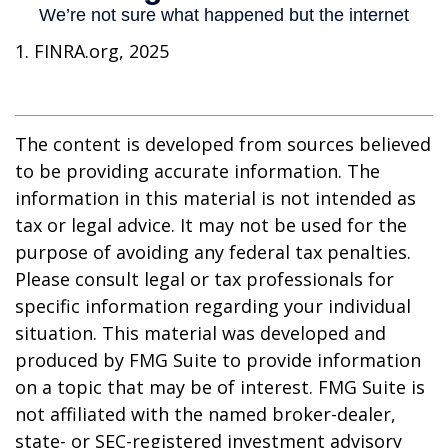
1. FINRA.org, 2025
The content is developed from sources believed
to be providing accurate information. The
information in this material is not intended as
tax or legal advice. It may not be used for the
purpose of avoiding any federal tax penalties.
Please consult legal or tax professionals for
specific information regarding your individual
situation. This material was developed and
produced by FMG Suite to provide information
on a topic that may be of interest. FMG Suite is
not affiliated with the named broker-dealer,
state- or SEC-registered investment advisory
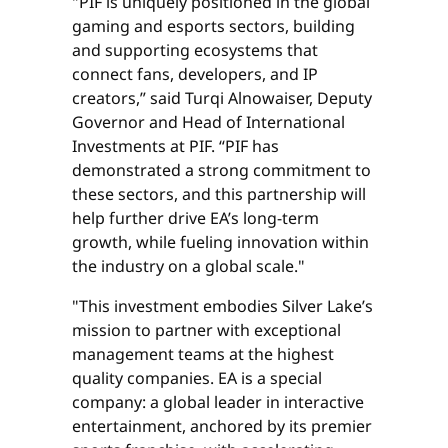
"PIF is uniquely positioned in the global
gaming and esports sectors, building
and supporting ecosystems that
connect fans, developers, and IP
creators,” said Turqi Alnowaiser, Deputy
Governor and Head of International
Investments at PIF. “PIF has
demonstrated a strong commitment to
these sectors, and this partnership will
help further drive EA’s long-term
growth, while fueling innovation within
the industry on a global scale."
"This investment embodies Silver Lake’s
mission to partner with exceptional
management teams at the highest
quality companies. EA is a special
company: a global leader in interactive
entertainment, anchored by its premier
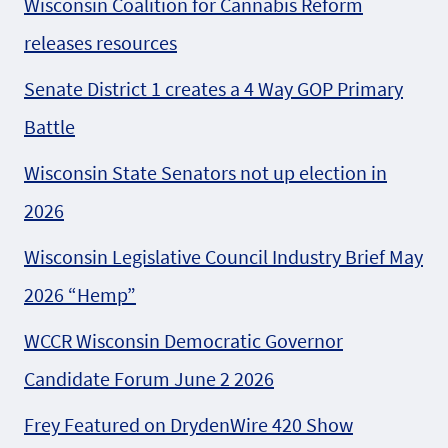
Wisconsin Coalition for Cannabis Reform
releases resources
Senate District 1 creates a 4 Way GOP Primary
Battle
Wisconsin State Senators not up election in
2026
Wisconsin Legislative Council Industry Brief May
2026 “Hemp”
WCCR Wisconsin Democratic Governor
Candidate Forum June 2 2026
Frey Featured on DrydenWire 420 Show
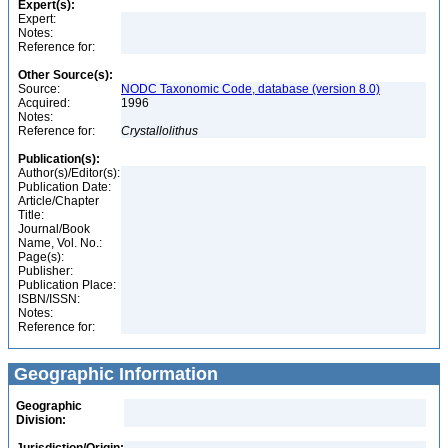
Expert(s):
Expert:
Notes:
Reference for:
Other Source(s):
Source:
NODC Taxonomic Code, database (version 8.0)
Acquired:
1996
Notes:
Reference for:
Crystallolithus
Publication(s):
Author(s)/Editor(s):
Publication Date:
Article/Chapter
Title:
Journal/Book
Name, Vol. No.:
Page(s):
Publisher:
Publication Place:
ISBN/ISSN:
Notes:
Reference for:
Geographic Information
Geographic
Division:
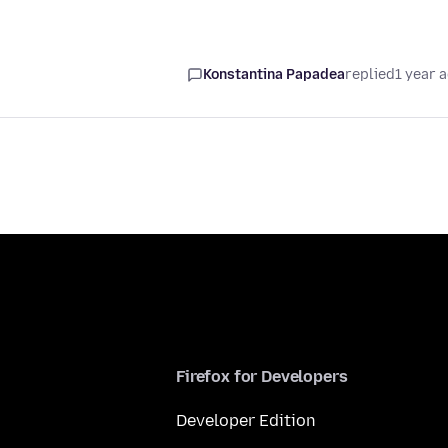
Konstantina Papadea
replied
1 year 
Firefox for Developers
Developer Edition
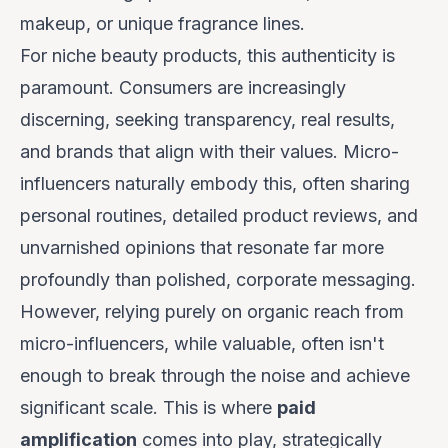
makeup, or unique fragrance lines.
For niche beauty products, this authenticity is
paramount. Consumers are increasingly
discerning, seeking transparency, real results,
and brands that align with their values. Micro-
influencers naturally embody this, often sharing
personal routines, detailed product reviews, and
unvarnished opinions that resonate far more
profoundly than polished, corporate messaging.
However, relying purely on organic reach from
micro-influencers, while valuable, often isn't
enough to break through the noise and achieve
significant scale. This is where
paid
amplification
comes into play, strategically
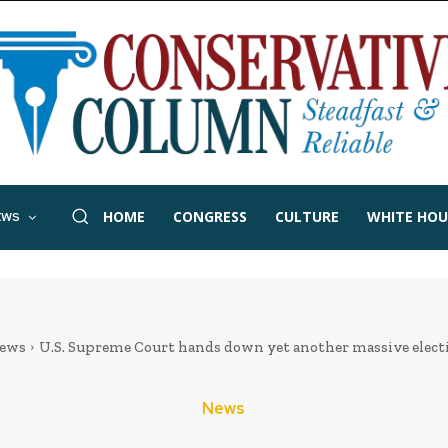
HOME
CONGRESS
CULTURE
WHITE HOU
EWS
ews
U.S. Supreme Court hands down yet another massive elect
News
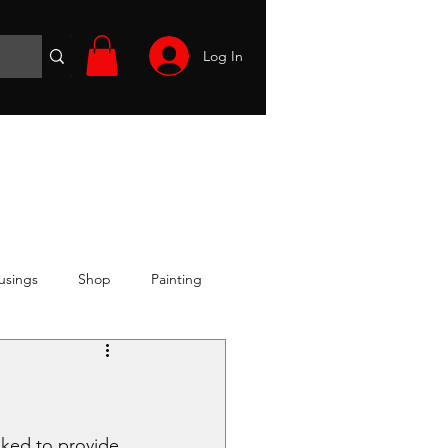
Log In
Wargames
Volunteer
Files
More
usings
Shop
Painting
sked to provide 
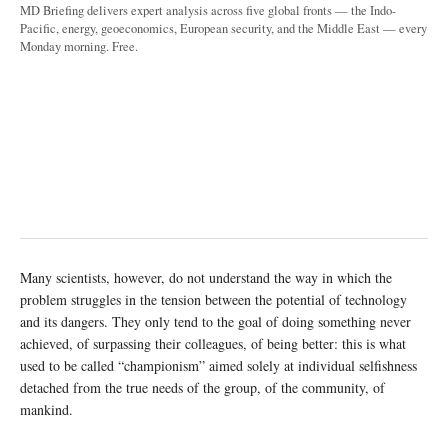
MD Briefing delivers expert analysis across five global fronts — the Indo-
Pacific, energy, geoeconomics, European security, and the Middle East — every
Monday morning. Free.
Many scientists, however, do not understand the way in which the
problem struggles in the tension between the potential of technology
and its dangers. They only tend to the goal of doing something never
achieved, of surpassing their colleagues, of being better: this is what
used to be called “championism” aimed solely at individual selfishness
detached from the true needs of the group, of the community, of
mankind.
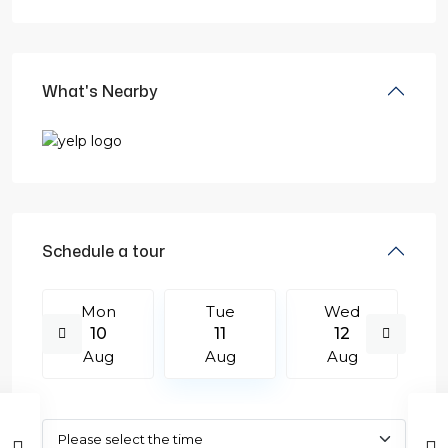
What's Nearby
Schedule a tour
Mon
Tue
Wed
10
11
12
Aug
Aug
Aug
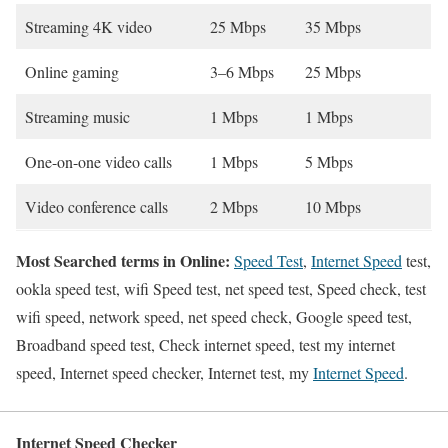
Streaming 4K video
25 Mbps
35 Mbps
Online gaming
3–6 Mbps
25 Mbps
Streaming music
1 Mbps
1 Mbps
One-on-one video calls
1 Mbps
5 Mbps
Video conference calls
2 Mbps
10 Mbps
Most Searched terms in Online:
Speed Test
,
Internet Speed
test,
ookla speed test, wifi Speed test, net speed test, Speed check, test
wifi speed, network speed, net speed check, Google speed test,
Broadband speed test, Check internet speed, test my internet
speed, Internet speed checker, Internet test, my
Internet Speed
.
Internet Speed Checker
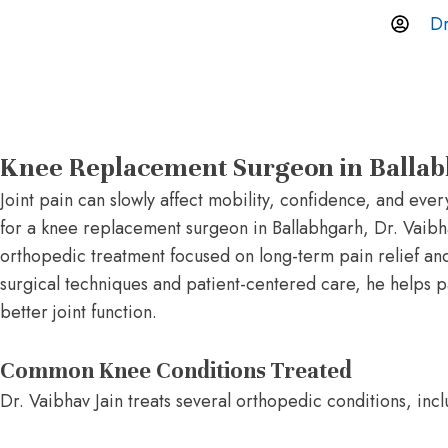
Dr
Knee Replacement Surgeon in Balla
Joint pain can slowly affect mobility, confidence, and eve
for a knee replacement surgeon in Ballabhgarh, Dr. Vaib
orthopedic treatment focused on long-term pain relief 
surgical techniques and patient-centered care, he helps pat
better joint function.
Common Knee Conditions Treated
Dr. Vaibhav Jain treats several orthopedic conditions, incl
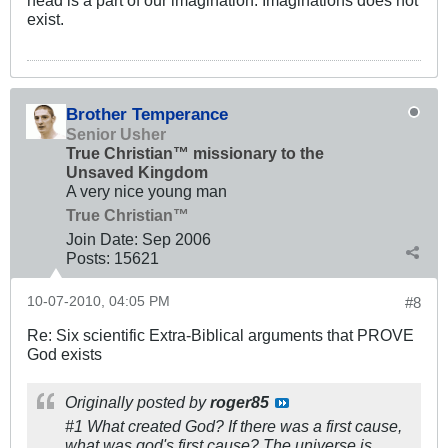
exist.
Brother Temperance
Senior Usher
True Christian™ missionary to the
Unsaved Kingdom
A very nice young man
True Christian™
Join Date:
Sep 2006
Posts:
15621
10-07-2010, 04:05 PM
#8
Re: Six scientific Extra-Biblical arguments that PROVE
God exists
Originally posted by
roger85
#1 What created God? If there was a first cause,
what was god's first cause? The universe is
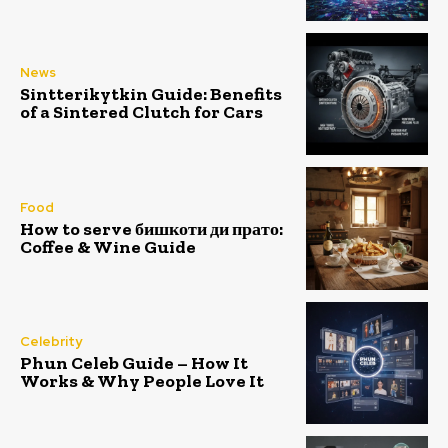
News
Sintterikytkin Guide: Benefits
of a Sintered Clutch for Cars
Food
How to serve бишкоти ди прато:
Coffee & Wine Guide
Celebrity
Phun Celeb Guide – How It
Works & Why People Love It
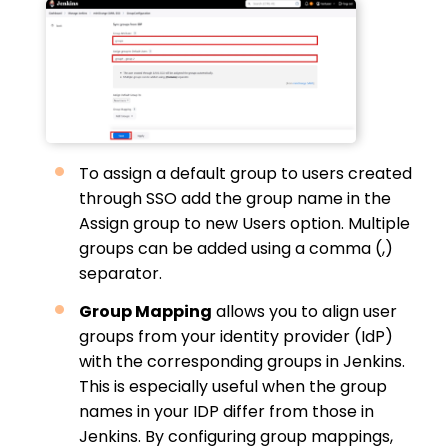
To assign a default group to users created
through SSO add the group name in the
Assign group to new Users option. Multiple
groups can be added using a comma (,)
separator.
Group Mapping
allows you to align user
groups from your identity provider (IdP)
with the corresponding groups in Jenkins.
This is especially useful when the group
names in your IDP differ from those in
Jenkins. By configuring group mappings,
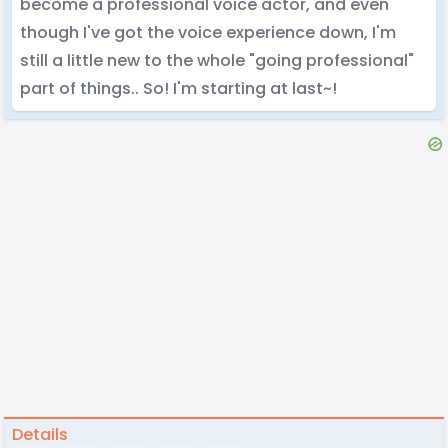
become a professional voice actor, and even
though I've got the voice experience down, I'm
still a little new to the whole "going professional"
part of things.. So! I'm starting at last~!
Details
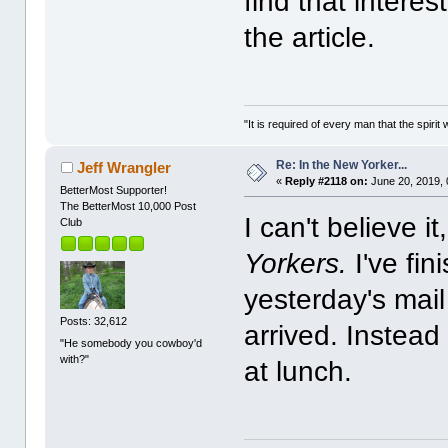
find that interes
the article.
"It is required of every man that the spir
Re: In the New Yorker...
Jeff Wrangler
«
Reply #2118 on:
June 20, 2019, 
BetterMost Supporter!
The BetterMost 10,000 Post
I can't believe i
Club
Yorkers.
I've fin
yesterday's mail
Posts: 32,612
arrived. Instead
"He somebody you cowboy'd
with?"
at lunch.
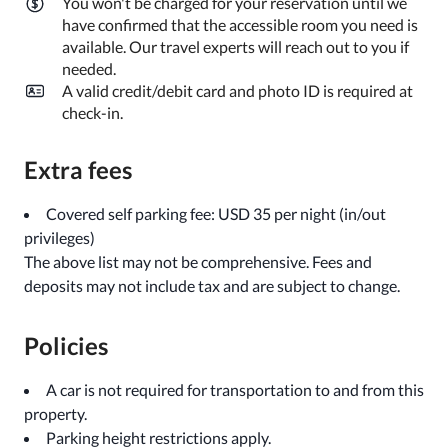
You won't be charged for your reservation until we
have confirmed that the accessible room you need is
available. Our travel experts will reach out to you if
needed.
A valid credit/debit card and photo ID is required at
check-in.
Extra fees
Covered self parking fee: USD 35 per night (in/out
privileges)
The above list may not be comprehensive. Fees and
deposits may not include tax and are subject to change.
Policies
A car is not required for transportation to and from this
property.
Parking height restrictions apply.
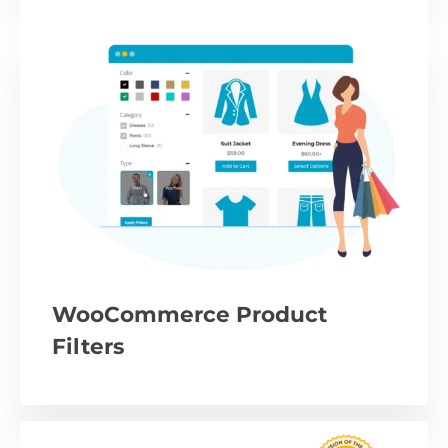
WooCommerce Product
Filters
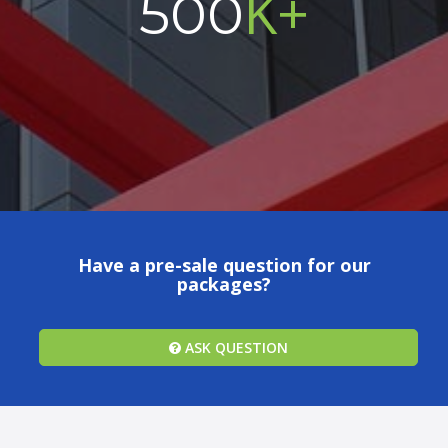
K+
500
Have a pre-sale question for our
packages?
ASK QUESTION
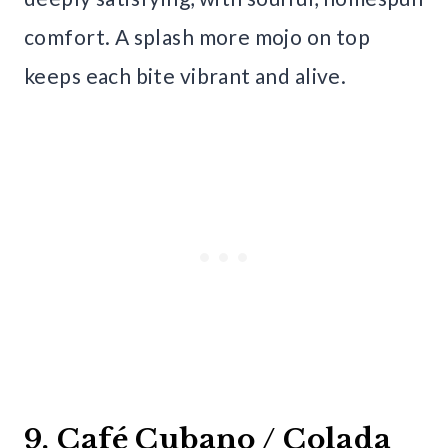
comfort. A splash more mojo on top
keeps each bite vibrant and alive.
9. Café Cubano / Colada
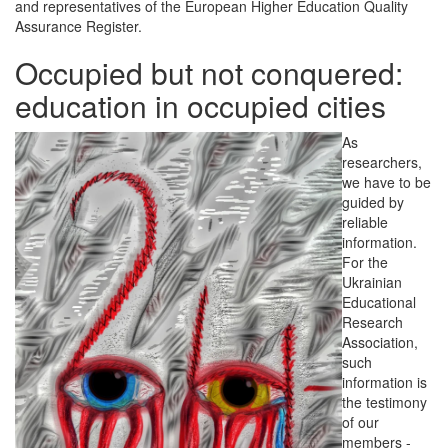
and representatives of the European Higher Education Quality
Assurance Register.
Occupied but not conquered:
education in occupied cities
As
researchers,
we have to be
guided by
reliable
information.
For the
Ukrainian
Educational
Research
Association,
such
information is
the testimony
of our
members -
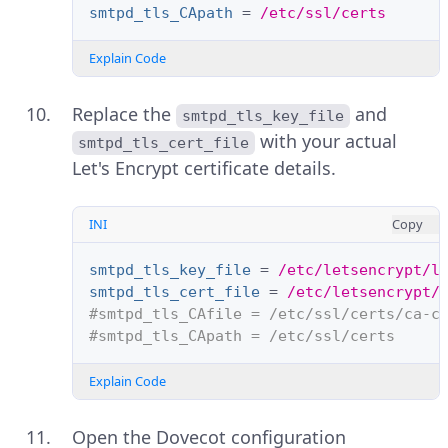
smtpd_tls_CApath
=
/etc/ssl/certs
Explain Code
Replace the
and
smtpd_tls_key_file
with your actual
smtpd_tls_cert_file
Let's Encrypt certificate details.
INI
Copy
smtpd_tls_key_file
=
/etc/letsencrypt/l
smtpd_tls_cert_file
=
/etc/letsencrypt/
#smtpd_tls_CAfile = /etc/ssl/certs/ca-c
#smtpd_tls_CApath = /etc/ssl/certs
Explain Code
Open the Dovecot configuration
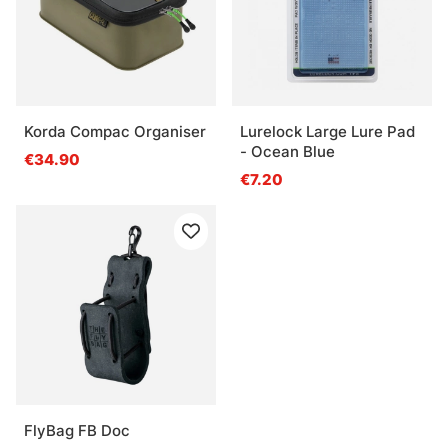
Korda Compac Organiser
Lurelock Large Lure Pad
- Ocean Blue
€34.90
€7.20
FlyBag FB Doc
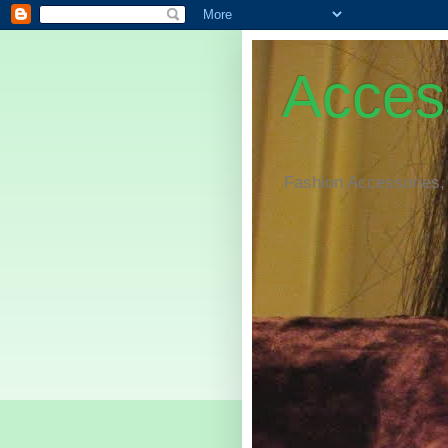
Access
Fashion Accessories,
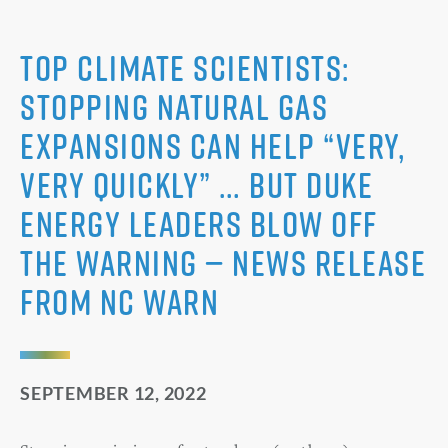
Top Climate Scientists:
Stopping Natural Gas
Expansions Can Help “very,
very quickly” … But Duke
Energy Leaders Blow Off
the Warning — News Release
from NC WARN
SEPTEMBER 12, 2022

--------------------------------

▸ ASSIGNED TASK: Reproduce every line of text from the data above word for word, and leave the pictures out of your answer.

▸ TASK RESPONSE:
1. FINRA.org, 2025
The content is developed from sources believed
to be providing accurate information. The
information in this material is not intended as
tax or legal advice. It may not be used for the
purpose of avoiding any federal tax penalties.
Please consult legal or tax professionals for
specific information regarding your individual
situation. This material was developed and
produced by FMG Suite to provide information
on a topic that may be of interest. FMG Suite is
not affiliated with the named broker-dealer,
state- or SEC-registered investment advisory
"PIF is uniquely positioned in the global
gaming and esports sectors, building
and supporting ecosystems that
connect fans, developers, and IP
creators,” said Turqi Alnowaiser, Deputy
Governor and Head of International
Investments at PIF. “PIF has
demonstrated a strong commitment to
these sectors, and this partnership will
help further drive EA’s long-term
growth, while fueling innovation within
the industry on a global scale."
"This investment embodies Silver Lake’s
mission to partner with exceptional
management teams at the highest
quality companies. EA is a special
company: a global leader in interactive
entertainment, anchored by its premier
Wisconsin Coalition for Cannabis Reform
releases resources
Senate District 1 creates a 4 Way GOP Primary
Battle
Wisconsin State Senators not up election in
2026
Wisconsin Legislative Council Industry Brief May
2026 “Hemp”
WCCR Wisconsin Democratic Governor
Candidate Forum June 2 2026
Frey Featured on DrydenWire 420 Show
Expert(s):
Expert:
Notes:
Reference for:
Other Source(s):
Source:
NODC Taxonomic Code, database (version 8.0)
Acquired:
1996
Notes:
Reference for:
Crystallolithus
Publication(s):
Author(s)/Editor(s):
Publication Date:
Article/Chapter
Title:
Journal/Book
Name, Vol. No.:
Page(s):
Publisher:
Publication Place:
ISBN/ISSN:
Notes:
Reference for:
Geographic Information
Geographic
Division:
Konstantina Papadea
replied
1 year 
Firefox for Developers
Developer Edition
makeup, or unique fragrance lines.
For niche beauty products, this authenticity is
paramount. Consumers are increasingly
discerning, seeking transparency, real results,
and brands that align with their values. Micro-
influencers naturally embody this, often sharing
personal routines, detailed product reviews, and
unvarnished opinions that resonate far more
profoundly than polished, corporate messaging.
However, relying purely on organic reach from
micro-influencers, while valuable, often isn't
enough to break through the noise and achieve
significant scale. This is where
paid
amplification
comes into play, strategically
HOME
CONGRESS
CULTURE
WHITE HOU
EWS
ews
U.S. Supreme Court hands down yet another massive elect
News
Log In
Wargames
Volunteer
Files
More
usings
Shop
Painting
sked to provide 
MD Briefing delivers expert analysis across five global fronts — the Indo-
Pacific, energy, geoeconomics, European security, and the Middle East — every
Monday morning. Free.
Many scientists, however, do not understand the way in which the
problem struggles in the tension between the potential of technology
and its dangers. They only tend to the goal of doing something never
achieved, of surpassing their colleagues, of being better: this is what
used to be called “championism” aimed solely at individual selfishness
detached from the true needs of the group, of the community, of
mankind.
What's Nearby
Schedule a tour
Mon
Tue
Wed
10
11
12
Aug
Aug
Aug
Streaming 4K video
25 Mbps
35 Mbps
Online gaming
3–6 Mbps
25 Mbps
Streaming music
1 Mbps
1 Mbps
One-on-one video calls
1 Mbps
5 Mbps
Video conference calls
2 Mbps
10 Mbps
Most Searched terms in Online:
Speed Test
,
Internet Speed
test,
ookla speed test, wifi Speed test, net speed test, Speed check, test
wifi speed, network speed, net speed check, Google speed test,
Broadband speed test, Check internet speed, test my internet
speed, Internet speed checker, Internet test, my
Internet Speed
.
Internet Speed Checker
Dr
Knee Replacement Surgeon in Balla
Joint pain can slowly affect mobility, confidence, and eve
for a knee replacement surgeon in Ballabhgarh, Dr. Vaib
orthopedic treatment focused on long-term pain relief 
surgical techniques and patient-centered care, he helps pat
better joint function.
Common Knee Conditions Treated
Dr. Vaibhav Jain treats several orthopedic conditions, incl
exist.
Brother Temperance
Senior Usher
True Christian™ missionary to the
Unsaved Kingdom
A very nice young man
True Christian™
Join Date:
Sep 2006
Posts:
15621
10-07-2010, 04:05 PM
#8
Re: Six scientific Extra-Biblical arguments that PROVE
God exists
Originally posted by
roger85
#1 What created God? If there was a first cause,
what was god's first cause? The universe is
News
Sintterikytkin Guide: Benefits
of a Sintered Clutch for Cars
Food
How to serve бишкоти ди прато:
Coffee & Wine Guide
Celebrity
Phun Celeb Guide – How It
Works & Why People Love It
To assign a default group to users created
through SSO add the group name in the
Assign group to new Users option. Multiple
groups can be added using a comma (,)
separator.
Group Mapping
allows you to align user
groups from your identity provider (IdP)
with the corresponding groups in Jenkins.
This is especially useful when the group
names in your IDP differ from those in
Jenkins. By configuring group mappings,
become a professional voice actor, and even
though I've got the voice experience down, I'm
still a little new to the whole "going professional"
part of things.. So! I'm starting at last~!
Details
find that interes
the article.
"It is required of every man that the spir
Re: In the New Yorker...
Jeff Wrangler
«
Reply #2118 on:
June 20, 2019, 
BetterMost Supporter!
The BetterMost 10,000 Post
I can't believe i
Club
Yorkers.
I've fin
yesterday's mail
Posts: 32,612
arrived. Instead
"He somebody you cowboy'd
with?"
at lunch.
You won't be charged for your reservation until we
have confirmed that the accessible room you need is
available. Our travel experts will reach out to you if
needed.
A valid credit/debit card and photo ID is required at
check-in.
Extra fees
Covered self parking fee: USD 35 per night (in/out
privileges)
The above list may not be comprehensive. Fees and
deposits may not include tax and are subject to change.
Policies
A car is not required for transportation to and from this
property.
Parking height restrictions apply.
WooCommerce Product
Filters
K+
500
Have a pre-sale question for our
packages?
ASK QUESTION
comfort. A splash more mojo on top
keeps each bite vibrant and alive.
9. Café Cubano / Colada
and representatives of the European Higher Education Quality
Assurance Register.
Occupied but not conquered:
education in occupied cities
As
researchers,
we have to be
guided by
reliable
information.
For the
Ukrainian
Educational
Research
Association,
such
information is
the testimony
of our
members -
smtpd_tls_CApath
=
/etc/ssl/certs
Explain Code
Replace the
and
smtpd_tls_key_file
with your actual
smtpd_tls_cert_file
Let's Encrypt certificate details.
INI
Copy
smtpd_tls_key_file
=
/etc/letsencrypt/l
smtpd_tls_cert_file
=
/etc/letsencrypt/
#smtpd_tls_CAfile = /etc/ssl/certs/ca-c
#smtpd_tls_CApath = /etc/ssl/certs
Explain Code
Open the Dovecot configuration
Korda Compac Organiser
Lurelock Large Lure Pad
- Ocean Blue
€34.90
€7.20
FlyBag FB Doc
Access
Fashion Accessories,
Top Climate Scientists:
Stopping Natural Gas
Expansions Can Help “very,
very quickly” … But Duke
Energy Leaders Blow Off
the Warning — News Release
from NC WARN
SEPTEMBER 12, 2022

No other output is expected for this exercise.